Sunday, December 12, 2010

I got a name. And a medal.

Yesterday, Saturday, December 11, 2010, a date that will live in inf... ah, heck. I'll start again.

Yesterday, Saturday, December 11, 2010 was a long, full, good day. Cold, though.

On any normal hashing day, any normal hasher my age... if there are any normal hashers my age... if there are any normal hashers at all... would have stayed home. First, it was bright and clear but colder than Lindsay Lohan's career, with a wind chill in the teens. Secondly, it was advertised as a "Danger Hash"; that usually means climbing and jumping, two things I wasn't any good at 40 years ago and mysteriously haven't gotten any better at as I've gained weight and gotten creaky. But it was my naming day with the Yongsan Kimchi Hash House Harriers and I wasn't going to miss it.

About two dozen insane hashers took off eagerly to follow the hares, only to find, ten seconds later, an eight-foot iron gate we were supposed to go over. One guy, the infamous Mr. Blister, did; the rest of us found our way around. The rest of the course was up and down steep rocky stairs (with a magnificent view from on high of the sundrenched, windswept Han River and all of central Seoul), through prickers and weeds and up muddy slopes, in the first floor and out the fourth floor of buildings, over (and under!) fences, and around the backs of houses.
(The YKH3 on Red Dress Day earlier in the year. Something's Not. Quite. Right with them.)

Somehow I finally made it all the way back. (My fellow hashers' climbing-and-jumping help... um... helped.) I had had to carry a toilet plunger-- symbol of some trifling behavior from last week that the pack found humorously objectionable-- the whole way, too. As everyone had cookies and sandwiches and beer (no cooler necessary) and shifted their weight and jumped up and down to keep warm, our pack leader took turns interviewing two other sixth-timers and me. The questionnaire was all about the great moments and humiliating moments and... ahem... highly personal moments of our lives. Then we were sent around the corner to shiver while she gave the info to the pack and they called out prospective names and voted.
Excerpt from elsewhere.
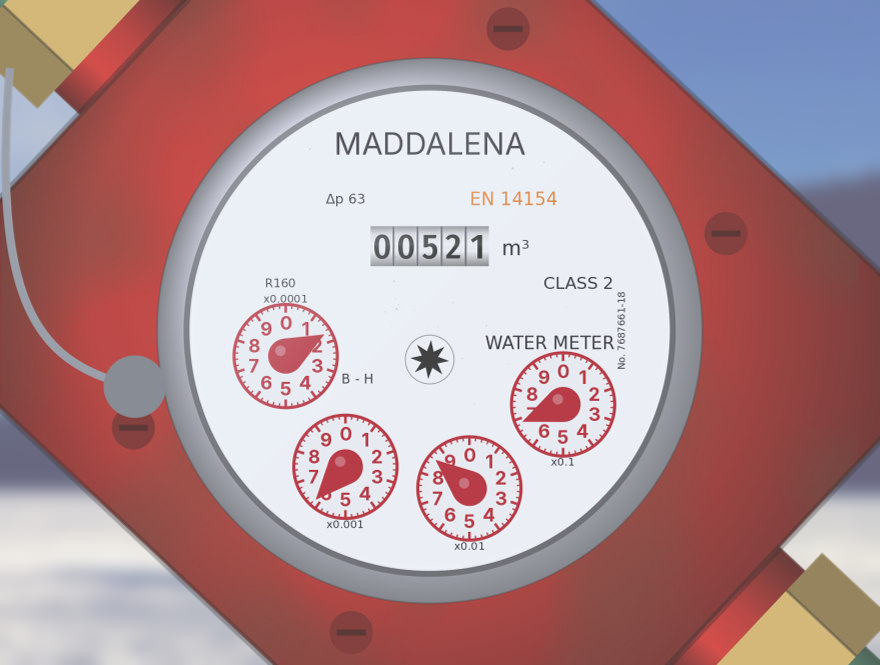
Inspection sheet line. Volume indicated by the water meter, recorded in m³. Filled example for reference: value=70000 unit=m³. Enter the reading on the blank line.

Finally, when we namees had almost run out of shivers, we got called back. The pack was huddled together like raisins and constantly shuffled to left and right to stay in the sun. I have to say that I'm delighted with my name; someone took my tv appearance with Regis and a certain story about a trip I took to Iowa and the name of a recent movie and came up with my now-and-forever hash name:


Oh, that is so clever! But the amazing thing is that nobody here knew that, ever since my stint playing fantasy baseball 20 years ago, Corn Dog has been my nickname. Let's just say that I feel at home with my new name, which will replace that boring old "Steve" at all hashes for however many decades I'm still capable of hashing. (It's ironic that a longtime veghead such as I will be using the name of a meat dish at an event named after a meat dish, but hey...)

I made it home to thaw for an hour or so before heading out again to our school's Performance Night. We had an evening of our students' singing, dancing, playing instruments (Western and Korean), and four minutes devoted to my class' Six-Word Memoir project. (If you haven't seen it, please go back to my previous post and watch it, would you? It's really good, I think. And free.)

When the performances were over, I headed out on the subway again; the Seoul Flyers were holding their annual banquet at a pub in Itaewon. It was just bad luck that the one night they do that was the same date as the school's biennial show. I made it to the Dickens Lounge long after dinner was over, just in time for the last award of the night. But I did get to talk to friends and finally pick up my medal for running the Chuncheon Marathon seven weeks ago. (I ran a marathon... did I happen to mention that on my blog at some point?) The medal bears the name of the guy whose entry I assumed and my gastropod-like finishing time, but I've hung the medal with that side facing the wall.

In my long and picaresque running career, Saturday's prizes are the two awards I'm most proud of. And in the Flyers and the Hashers I've gained two running families-- one sane, one in-. It's nice, so far from home, to belong.